• What the exercise asks:
In the records, start at the line that contains "iene: el lobo de Isaías morará con" and stop after the line that contains "ecula nada sobre". Rewrite those lines with "abismo" changed to "vacío" and everything else kept the same.

-- Dataset records follows --

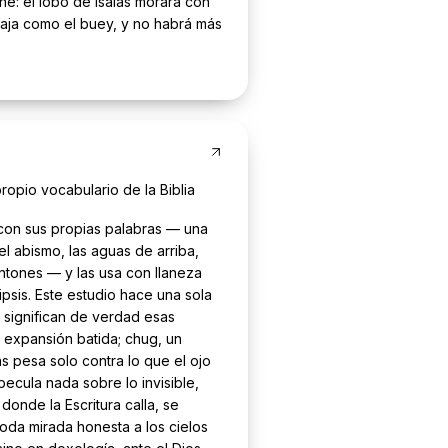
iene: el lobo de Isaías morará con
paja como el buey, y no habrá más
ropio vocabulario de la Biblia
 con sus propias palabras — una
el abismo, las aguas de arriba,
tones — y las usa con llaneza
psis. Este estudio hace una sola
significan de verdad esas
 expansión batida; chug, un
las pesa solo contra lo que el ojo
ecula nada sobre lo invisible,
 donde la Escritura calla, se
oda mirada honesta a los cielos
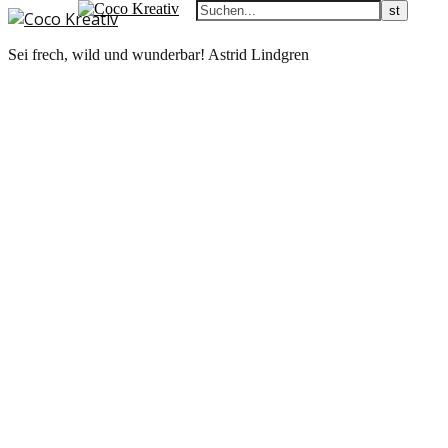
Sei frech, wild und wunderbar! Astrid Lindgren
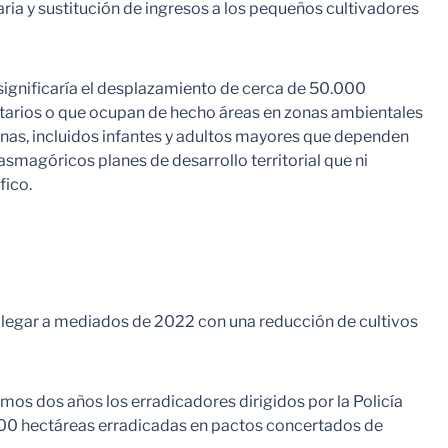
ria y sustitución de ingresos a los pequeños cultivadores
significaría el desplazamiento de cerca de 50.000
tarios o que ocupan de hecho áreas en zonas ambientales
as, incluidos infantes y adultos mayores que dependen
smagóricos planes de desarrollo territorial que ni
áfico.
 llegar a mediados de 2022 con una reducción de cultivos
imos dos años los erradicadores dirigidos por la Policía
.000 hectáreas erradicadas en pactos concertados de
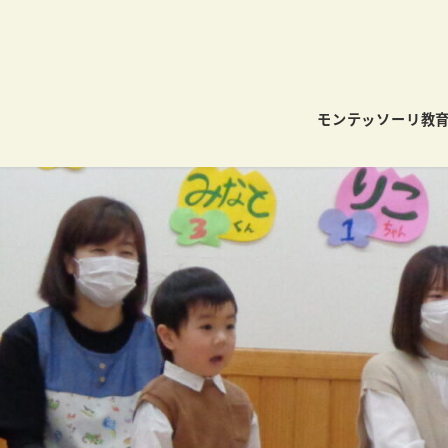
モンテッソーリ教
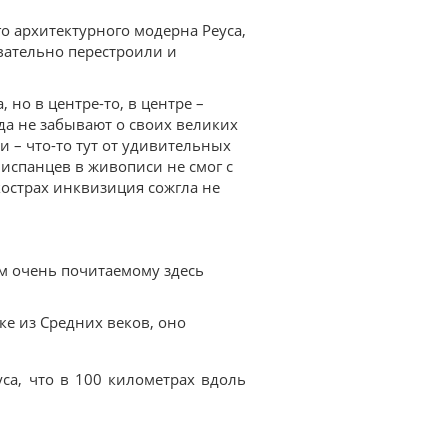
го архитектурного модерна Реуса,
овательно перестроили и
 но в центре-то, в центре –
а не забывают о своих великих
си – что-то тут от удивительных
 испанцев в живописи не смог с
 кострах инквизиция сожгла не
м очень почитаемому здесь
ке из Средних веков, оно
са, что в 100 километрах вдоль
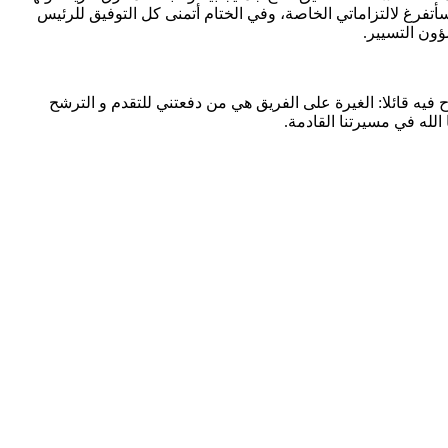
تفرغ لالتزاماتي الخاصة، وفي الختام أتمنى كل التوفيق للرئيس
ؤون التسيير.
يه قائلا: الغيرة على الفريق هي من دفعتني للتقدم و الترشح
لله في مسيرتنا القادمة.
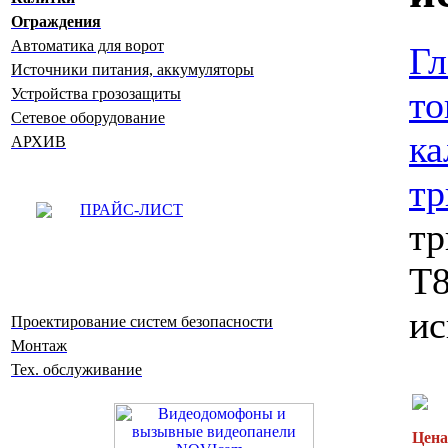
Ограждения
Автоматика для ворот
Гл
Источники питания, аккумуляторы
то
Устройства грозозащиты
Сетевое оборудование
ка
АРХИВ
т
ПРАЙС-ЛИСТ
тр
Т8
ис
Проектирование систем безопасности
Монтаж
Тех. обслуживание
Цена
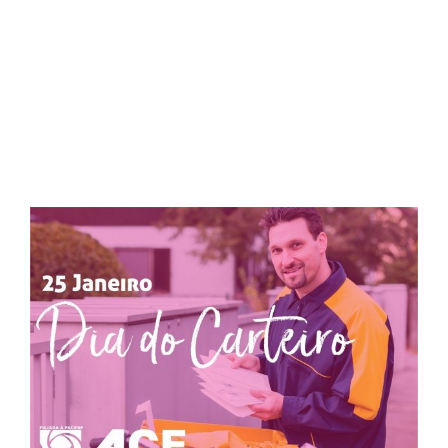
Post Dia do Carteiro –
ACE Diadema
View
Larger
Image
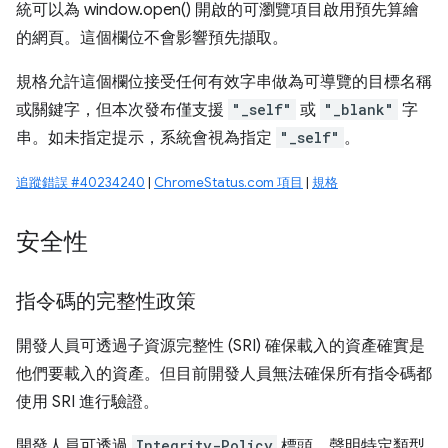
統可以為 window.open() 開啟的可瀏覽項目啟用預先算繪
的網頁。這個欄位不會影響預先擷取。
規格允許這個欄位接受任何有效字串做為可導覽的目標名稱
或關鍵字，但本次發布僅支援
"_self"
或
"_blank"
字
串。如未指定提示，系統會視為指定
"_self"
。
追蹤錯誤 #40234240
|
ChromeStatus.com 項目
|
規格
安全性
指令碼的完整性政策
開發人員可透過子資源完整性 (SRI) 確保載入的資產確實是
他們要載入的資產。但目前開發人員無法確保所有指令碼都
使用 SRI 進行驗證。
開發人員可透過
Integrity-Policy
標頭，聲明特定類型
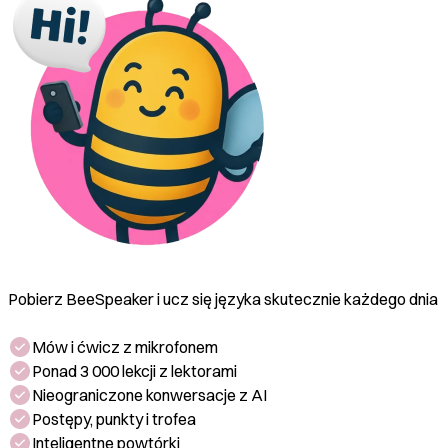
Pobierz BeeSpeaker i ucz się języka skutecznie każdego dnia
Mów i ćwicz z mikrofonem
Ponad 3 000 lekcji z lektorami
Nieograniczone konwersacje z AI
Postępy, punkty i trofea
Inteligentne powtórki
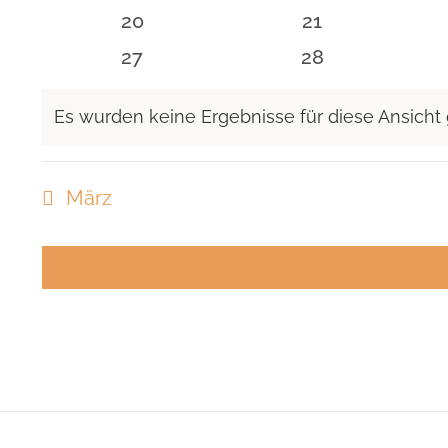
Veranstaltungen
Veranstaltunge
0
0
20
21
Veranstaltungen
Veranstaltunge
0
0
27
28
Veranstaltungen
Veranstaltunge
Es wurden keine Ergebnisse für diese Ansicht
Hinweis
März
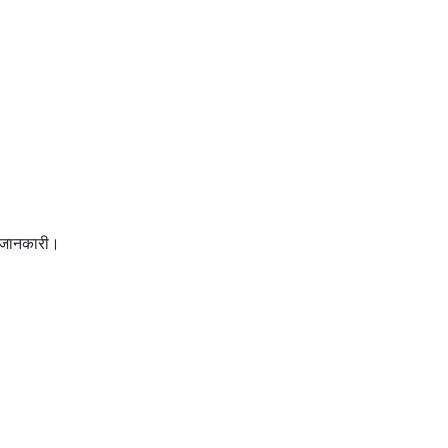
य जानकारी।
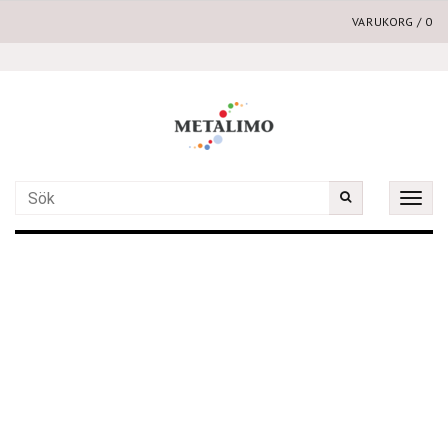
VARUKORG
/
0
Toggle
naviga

-- Dataset records concluded --
-- Dataset records follows --

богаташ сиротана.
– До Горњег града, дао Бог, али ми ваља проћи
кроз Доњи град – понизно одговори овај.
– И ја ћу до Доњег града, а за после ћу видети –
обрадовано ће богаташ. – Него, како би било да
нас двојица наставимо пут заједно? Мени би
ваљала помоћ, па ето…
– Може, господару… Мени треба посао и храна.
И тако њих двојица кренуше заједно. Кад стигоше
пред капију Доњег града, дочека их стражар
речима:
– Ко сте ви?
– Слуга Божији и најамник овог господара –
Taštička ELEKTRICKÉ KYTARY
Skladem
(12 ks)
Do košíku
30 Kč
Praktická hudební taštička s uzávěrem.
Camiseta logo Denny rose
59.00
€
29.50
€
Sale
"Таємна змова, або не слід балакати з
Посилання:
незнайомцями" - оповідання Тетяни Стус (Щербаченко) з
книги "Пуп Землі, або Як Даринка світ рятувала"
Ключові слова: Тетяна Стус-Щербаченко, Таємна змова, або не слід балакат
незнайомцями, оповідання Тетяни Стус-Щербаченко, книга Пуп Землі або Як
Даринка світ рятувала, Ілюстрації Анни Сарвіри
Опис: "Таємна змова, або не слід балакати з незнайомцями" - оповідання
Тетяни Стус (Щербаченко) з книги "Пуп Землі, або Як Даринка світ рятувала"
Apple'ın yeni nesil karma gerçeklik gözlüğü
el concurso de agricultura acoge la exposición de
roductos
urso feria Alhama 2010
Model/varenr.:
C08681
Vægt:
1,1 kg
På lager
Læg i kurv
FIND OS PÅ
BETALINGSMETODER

-- Dataset records concluded --
-- Dataset records follows --

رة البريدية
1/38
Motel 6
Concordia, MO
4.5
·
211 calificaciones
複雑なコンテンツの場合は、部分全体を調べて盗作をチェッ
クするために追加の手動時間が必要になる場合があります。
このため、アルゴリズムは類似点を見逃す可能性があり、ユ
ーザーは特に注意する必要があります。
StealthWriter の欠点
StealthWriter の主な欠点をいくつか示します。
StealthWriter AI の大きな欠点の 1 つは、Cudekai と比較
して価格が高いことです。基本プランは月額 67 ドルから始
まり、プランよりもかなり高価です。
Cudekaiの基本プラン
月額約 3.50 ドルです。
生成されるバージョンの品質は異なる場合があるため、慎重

-- Dataset records concluded --

• Result:
iene: el lobo de Isaías morará con
paja como el buey, y no habrá más
ropio vocabulario de la Biblia
 con sus propias palabras — una
el vacío, las aguas de arriba,
tones — y las usa con llaneza
psis. Este estudio hace una sola
significan de verdad esas
 expansión batida; chug, un
las pesa solo contra lo que el ojo
ecula nada sobre lo invisible,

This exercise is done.